孫旖旎剛好經過路口,停下來關懷一下街頭游民。
他幽幽地看了她一眼,突然間起肖,憋屈地「啊啊啊」大叫三聲發泄滿腔抑郁,接下來就蔫了。
住巷子頭的55號雙胞胎探出頭觀望,問︰「怎麼了怎麼了?誰被搶劫?」
孫旖旎聳聳肩︰「誰知道他是卡到什麼髒東西。」
彼庸之忿忿然開口︰「如果你一直以來,積極進取、樂觀向上,一心努力工作、賺錢養寵物,每天都認認真真過生活,簡直正面勵志得可以票選十大模範青年,然後有一天,突然神來一筆,發現自己早就死透了,你有什麼感想?」難道不會想訐譙一下這個把殘忍當幽默的老天爺嗎?
「喔。」孫旖旎挖挖耳屎。「啊然後咧?」
「……算了,你根本就不懂我的感受。」就知道不該跟這沒心沒肺的女人對話,根本對牛彈琴。
他乾脆面向牆壁,直接用背來表達無言的抗議。
「哇,這句我知道喔!是叛逆青少年跟父母頂嘴語錄票選第一名!」
他不吭聲,繼續面牆耍頹廢。
……別理我,就讓我當一朵憂郁的蘑菇。
「你到底在叛逆什麼啊?當人很好嗎?活著的時候,七絕命慘得連狗都瞧不起你。」完全不懂他在憂郁哪門子路線。
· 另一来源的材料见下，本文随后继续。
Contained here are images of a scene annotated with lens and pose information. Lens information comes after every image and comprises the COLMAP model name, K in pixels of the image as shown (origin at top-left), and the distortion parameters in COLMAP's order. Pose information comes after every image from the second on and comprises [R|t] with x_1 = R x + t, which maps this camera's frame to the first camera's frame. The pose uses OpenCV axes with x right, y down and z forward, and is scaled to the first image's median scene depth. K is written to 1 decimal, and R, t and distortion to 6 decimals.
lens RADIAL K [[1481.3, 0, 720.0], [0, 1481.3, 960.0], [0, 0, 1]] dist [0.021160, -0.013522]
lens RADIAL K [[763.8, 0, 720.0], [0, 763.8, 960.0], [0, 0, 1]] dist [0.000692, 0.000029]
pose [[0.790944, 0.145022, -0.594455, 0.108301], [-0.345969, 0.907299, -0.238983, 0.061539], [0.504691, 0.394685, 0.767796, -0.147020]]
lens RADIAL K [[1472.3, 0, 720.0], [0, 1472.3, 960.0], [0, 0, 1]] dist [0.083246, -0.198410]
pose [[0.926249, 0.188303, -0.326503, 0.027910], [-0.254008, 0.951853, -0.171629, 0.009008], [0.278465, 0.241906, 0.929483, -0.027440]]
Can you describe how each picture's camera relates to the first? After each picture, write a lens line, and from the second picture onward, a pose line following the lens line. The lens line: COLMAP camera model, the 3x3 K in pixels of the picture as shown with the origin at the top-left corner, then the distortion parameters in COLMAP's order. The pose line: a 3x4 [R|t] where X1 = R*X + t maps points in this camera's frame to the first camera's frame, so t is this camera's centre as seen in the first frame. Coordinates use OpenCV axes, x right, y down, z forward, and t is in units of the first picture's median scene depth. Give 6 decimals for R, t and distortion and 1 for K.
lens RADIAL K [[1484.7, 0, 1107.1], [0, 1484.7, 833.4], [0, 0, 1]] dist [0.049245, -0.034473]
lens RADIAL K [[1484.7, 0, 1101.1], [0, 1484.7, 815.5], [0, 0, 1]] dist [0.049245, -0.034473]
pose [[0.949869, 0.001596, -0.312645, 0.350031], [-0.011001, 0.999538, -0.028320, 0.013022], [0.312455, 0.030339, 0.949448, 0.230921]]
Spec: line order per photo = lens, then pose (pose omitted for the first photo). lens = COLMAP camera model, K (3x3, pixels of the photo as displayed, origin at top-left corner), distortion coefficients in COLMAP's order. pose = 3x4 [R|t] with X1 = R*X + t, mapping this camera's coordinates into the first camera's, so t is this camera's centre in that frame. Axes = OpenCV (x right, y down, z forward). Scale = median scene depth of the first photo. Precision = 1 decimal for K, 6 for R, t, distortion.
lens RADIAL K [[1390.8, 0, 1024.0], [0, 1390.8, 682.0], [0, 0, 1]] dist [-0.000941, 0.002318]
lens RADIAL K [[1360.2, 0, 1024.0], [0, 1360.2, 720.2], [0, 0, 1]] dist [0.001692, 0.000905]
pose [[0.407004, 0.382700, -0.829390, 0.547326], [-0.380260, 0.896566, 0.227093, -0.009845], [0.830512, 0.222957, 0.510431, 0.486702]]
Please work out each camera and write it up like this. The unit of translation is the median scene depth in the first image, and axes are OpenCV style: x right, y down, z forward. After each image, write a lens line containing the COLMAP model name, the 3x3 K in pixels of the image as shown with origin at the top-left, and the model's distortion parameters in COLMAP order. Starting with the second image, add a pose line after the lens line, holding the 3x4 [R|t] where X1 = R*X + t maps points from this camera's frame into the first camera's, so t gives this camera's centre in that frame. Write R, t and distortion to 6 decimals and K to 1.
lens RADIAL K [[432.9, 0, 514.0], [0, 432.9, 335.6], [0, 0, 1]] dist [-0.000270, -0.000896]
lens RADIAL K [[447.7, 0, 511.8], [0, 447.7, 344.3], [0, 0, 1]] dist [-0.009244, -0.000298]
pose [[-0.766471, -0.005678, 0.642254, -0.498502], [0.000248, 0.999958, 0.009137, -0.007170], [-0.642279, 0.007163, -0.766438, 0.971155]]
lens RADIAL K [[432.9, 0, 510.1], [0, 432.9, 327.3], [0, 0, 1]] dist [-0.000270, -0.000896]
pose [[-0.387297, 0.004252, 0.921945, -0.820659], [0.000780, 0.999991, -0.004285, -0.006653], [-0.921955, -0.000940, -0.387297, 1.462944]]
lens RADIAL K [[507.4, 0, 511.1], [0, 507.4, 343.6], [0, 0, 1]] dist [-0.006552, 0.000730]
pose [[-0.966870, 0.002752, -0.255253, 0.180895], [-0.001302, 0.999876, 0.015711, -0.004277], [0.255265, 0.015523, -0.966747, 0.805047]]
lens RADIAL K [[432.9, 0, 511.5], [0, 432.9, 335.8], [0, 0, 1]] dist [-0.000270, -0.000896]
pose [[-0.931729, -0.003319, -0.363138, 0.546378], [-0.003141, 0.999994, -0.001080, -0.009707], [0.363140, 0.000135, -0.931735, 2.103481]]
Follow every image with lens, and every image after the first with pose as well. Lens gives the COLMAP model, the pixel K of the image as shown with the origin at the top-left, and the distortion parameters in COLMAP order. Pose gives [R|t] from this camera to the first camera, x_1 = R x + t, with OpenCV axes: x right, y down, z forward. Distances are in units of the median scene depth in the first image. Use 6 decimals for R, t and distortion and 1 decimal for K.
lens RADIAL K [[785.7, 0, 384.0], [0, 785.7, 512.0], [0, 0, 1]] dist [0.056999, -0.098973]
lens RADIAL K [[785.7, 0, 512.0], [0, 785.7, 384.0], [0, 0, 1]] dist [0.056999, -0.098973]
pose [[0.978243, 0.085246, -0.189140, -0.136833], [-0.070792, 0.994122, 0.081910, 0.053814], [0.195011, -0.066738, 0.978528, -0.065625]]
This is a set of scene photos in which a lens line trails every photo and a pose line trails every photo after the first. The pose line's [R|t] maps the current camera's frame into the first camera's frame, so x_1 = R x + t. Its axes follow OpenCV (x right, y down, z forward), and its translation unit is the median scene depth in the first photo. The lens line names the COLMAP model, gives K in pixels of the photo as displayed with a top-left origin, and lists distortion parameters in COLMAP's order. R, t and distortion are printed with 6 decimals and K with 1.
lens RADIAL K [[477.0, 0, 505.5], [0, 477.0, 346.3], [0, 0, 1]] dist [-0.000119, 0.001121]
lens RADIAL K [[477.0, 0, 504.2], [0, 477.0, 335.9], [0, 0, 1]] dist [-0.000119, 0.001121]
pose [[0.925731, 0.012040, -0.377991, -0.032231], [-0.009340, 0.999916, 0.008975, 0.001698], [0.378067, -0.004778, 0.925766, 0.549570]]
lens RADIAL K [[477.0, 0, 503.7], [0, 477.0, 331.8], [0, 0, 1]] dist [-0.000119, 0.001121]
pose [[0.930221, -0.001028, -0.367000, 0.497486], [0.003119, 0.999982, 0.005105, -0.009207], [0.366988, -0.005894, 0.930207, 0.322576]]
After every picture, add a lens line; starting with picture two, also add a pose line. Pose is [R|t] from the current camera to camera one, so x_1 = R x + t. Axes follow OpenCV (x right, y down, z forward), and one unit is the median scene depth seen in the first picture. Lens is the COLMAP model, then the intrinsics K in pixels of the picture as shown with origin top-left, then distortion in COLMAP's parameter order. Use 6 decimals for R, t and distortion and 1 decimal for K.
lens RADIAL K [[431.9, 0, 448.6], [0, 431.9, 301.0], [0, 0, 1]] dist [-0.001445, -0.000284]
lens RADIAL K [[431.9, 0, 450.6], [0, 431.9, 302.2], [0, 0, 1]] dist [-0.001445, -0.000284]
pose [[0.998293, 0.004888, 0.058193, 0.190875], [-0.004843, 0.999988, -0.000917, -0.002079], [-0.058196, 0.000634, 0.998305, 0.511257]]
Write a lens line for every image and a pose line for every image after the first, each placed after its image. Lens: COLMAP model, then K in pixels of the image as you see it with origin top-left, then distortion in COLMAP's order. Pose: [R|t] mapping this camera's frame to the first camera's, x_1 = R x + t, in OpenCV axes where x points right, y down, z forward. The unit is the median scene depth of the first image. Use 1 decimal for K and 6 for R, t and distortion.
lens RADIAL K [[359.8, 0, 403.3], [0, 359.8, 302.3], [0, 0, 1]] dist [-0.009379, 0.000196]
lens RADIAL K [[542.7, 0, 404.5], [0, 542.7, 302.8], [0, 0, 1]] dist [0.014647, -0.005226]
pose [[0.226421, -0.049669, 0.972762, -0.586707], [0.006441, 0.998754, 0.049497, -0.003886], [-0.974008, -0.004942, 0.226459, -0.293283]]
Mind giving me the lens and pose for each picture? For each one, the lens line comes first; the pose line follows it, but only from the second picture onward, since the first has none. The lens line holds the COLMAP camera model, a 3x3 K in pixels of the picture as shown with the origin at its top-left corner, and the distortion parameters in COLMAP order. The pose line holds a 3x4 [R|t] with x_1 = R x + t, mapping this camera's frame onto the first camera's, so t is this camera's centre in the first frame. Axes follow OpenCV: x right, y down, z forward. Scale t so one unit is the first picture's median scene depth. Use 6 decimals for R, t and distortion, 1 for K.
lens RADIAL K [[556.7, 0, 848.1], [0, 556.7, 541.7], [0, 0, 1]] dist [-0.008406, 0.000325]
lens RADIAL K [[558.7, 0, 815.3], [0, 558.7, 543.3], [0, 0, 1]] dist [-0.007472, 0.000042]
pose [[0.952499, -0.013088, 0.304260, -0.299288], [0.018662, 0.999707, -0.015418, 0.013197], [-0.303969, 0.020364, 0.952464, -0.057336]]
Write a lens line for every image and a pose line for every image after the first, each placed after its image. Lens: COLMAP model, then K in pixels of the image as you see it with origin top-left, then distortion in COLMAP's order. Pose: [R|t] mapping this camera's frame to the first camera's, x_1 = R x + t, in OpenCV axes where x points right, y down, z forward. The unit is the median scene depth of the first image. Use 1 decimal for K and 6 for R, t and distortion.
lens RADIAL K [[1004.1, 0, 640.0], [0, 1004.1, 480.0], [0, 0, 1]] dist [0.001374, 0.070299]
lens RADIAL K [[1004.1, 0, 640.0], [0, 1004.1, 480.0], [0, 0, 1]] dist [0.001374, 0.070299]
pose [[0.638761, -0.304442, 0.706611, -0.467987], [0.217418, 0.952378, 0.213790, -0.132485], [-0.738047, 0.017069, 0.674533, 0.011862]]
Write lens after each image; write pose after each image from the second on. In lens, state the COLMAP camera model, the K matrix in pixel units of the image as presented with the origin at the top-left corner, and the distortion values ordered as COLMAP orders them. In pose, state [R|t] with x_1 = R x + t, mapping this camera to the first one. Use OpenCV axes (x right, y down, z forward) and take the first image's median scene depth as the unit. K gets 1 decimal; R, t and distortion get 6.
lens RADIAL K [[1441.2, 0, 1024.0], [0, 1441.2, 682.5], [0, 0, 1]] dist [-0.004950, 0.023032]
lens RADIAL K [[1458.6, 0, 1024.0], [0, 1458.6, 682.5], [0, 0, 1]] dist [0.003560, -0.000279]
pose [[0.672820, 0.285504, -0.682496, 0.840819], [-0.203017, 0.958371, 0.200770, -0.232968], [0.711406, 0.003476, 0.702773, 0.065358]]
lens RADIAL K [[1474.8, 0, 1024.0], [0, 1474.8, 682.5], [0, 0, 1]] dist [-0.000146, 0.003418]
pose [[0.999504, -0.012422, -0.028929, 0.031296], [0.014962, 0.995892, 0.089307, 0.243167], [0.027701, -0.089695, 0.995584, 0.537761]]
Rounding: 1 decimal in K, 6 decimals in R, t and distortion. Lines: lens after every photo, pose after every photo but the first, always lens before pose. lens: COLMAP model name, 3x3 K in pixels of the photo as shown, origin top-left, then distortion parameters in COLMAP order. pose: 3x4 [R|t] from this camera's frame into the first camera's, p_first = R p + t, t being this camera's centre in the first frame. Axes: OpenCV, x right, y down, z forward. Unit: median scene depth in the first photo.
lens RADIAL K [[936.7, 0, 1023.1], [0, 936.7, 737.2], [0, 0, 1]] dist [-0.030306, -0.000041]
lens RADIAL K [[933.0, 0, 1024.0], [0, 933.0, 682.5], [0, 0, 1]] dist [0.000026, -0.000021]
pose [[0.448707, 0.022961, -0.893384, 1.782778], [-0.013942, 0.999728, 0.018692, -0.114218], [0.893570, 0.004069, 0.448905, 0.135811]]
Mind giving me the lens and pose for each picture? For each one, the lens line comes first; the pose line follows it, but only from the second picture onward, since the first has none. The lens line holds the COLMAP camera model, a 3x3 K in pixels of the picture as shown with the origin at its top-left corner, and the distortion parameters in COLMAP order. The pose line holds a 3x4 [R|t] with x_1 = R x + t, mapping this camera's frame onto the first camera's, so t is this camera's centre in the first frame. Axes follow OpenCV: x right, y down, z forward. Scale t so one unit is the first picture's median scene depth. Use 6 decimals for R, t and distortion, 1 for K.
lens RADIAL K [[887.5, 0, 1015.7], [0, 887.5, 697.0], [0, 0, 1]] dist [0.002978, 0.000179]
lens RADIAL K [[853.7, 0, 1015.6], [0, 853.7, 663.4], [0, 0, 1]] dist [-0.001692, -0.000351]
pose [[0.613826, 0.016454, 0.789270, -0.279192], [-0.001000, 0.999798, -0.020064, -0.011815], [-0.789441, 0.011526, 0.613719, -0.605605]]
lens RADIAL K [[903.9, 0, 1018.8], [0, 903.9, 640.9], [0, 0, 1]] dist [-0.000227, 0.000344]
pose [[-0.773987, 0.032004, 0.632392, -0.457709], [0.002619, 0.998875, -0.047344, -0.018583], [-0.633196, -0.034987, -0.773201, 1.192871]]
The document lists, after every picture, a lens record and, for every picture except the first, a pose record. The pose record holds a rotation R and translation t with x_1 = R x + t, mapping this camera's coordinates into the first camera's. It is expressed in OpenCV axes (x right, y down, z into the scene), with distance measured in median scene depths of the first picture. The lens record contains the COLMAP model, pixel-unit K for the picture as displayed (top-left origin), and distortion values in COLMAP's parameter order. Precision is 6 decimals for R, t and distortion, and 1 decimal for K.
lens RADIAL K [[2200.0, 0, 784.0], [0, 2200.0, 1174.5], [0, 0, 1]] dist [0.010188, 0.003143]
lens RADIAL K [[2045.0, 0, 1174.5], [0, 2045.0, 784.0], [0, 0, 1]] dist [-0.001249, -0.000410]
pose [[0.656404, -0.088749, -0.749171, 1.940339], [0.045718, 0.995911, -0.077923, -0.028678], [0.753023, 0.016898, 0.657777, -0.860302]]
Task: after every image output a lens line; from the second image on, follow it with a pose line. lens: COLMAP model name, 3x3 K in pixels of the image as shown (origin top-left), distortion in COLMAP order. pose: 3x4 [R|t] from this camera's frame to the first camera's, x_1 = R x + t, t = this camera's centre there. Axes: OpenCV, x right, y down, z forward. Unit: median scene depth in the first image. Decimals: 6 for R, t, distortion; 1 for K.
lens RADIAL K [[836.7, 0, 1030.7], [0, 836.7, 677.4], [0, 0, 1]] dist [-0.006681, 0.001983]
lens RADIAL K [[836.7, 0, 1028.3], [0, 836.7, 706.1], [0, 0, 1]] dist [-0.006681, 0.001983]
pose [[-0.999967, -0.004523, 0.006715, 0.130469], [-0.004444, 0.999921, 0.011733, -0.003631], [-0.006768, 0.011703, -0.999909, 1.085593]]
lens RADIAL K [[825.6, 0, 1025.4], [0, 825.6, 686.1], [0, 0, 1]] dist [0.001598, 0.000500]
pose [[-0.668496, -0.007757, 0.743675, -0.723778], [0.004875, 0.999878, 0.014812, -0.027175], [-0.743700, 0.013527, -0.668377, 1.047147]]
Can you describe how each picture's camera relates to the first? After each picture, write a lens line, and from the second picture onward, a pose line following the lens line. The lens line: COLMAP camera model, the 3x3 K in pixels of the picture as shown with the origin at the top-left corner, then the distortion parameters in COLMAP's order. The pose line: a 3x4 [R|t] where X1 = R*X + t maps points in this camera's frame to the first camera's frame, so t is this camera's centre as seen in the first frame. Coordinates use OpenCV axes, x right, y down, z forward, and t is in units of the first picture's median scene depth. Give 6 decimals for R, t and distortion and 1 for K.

「至少比當孤魂野鬼好。」哪天被送上黃泉路,他家繡繡怎麼辦?誰來給她煮飯?誰來給她做好吃的甜點?她下一個主人不知道會不會對她好……
其實說來說去,說穿了是他自己舍不得,不想把他可愛的寵物拱手讓給別人。
「……誰是鬼?」孫旖旎呆了呆。
難道,他自己不知道?!
「噗——哈哈哈哈哈——」她這下可樂了,抱著肚子笑到差點在地上滾,這世上居然有這種不知道自己死了、還不知道自己是什麼東西的糊涂鬼!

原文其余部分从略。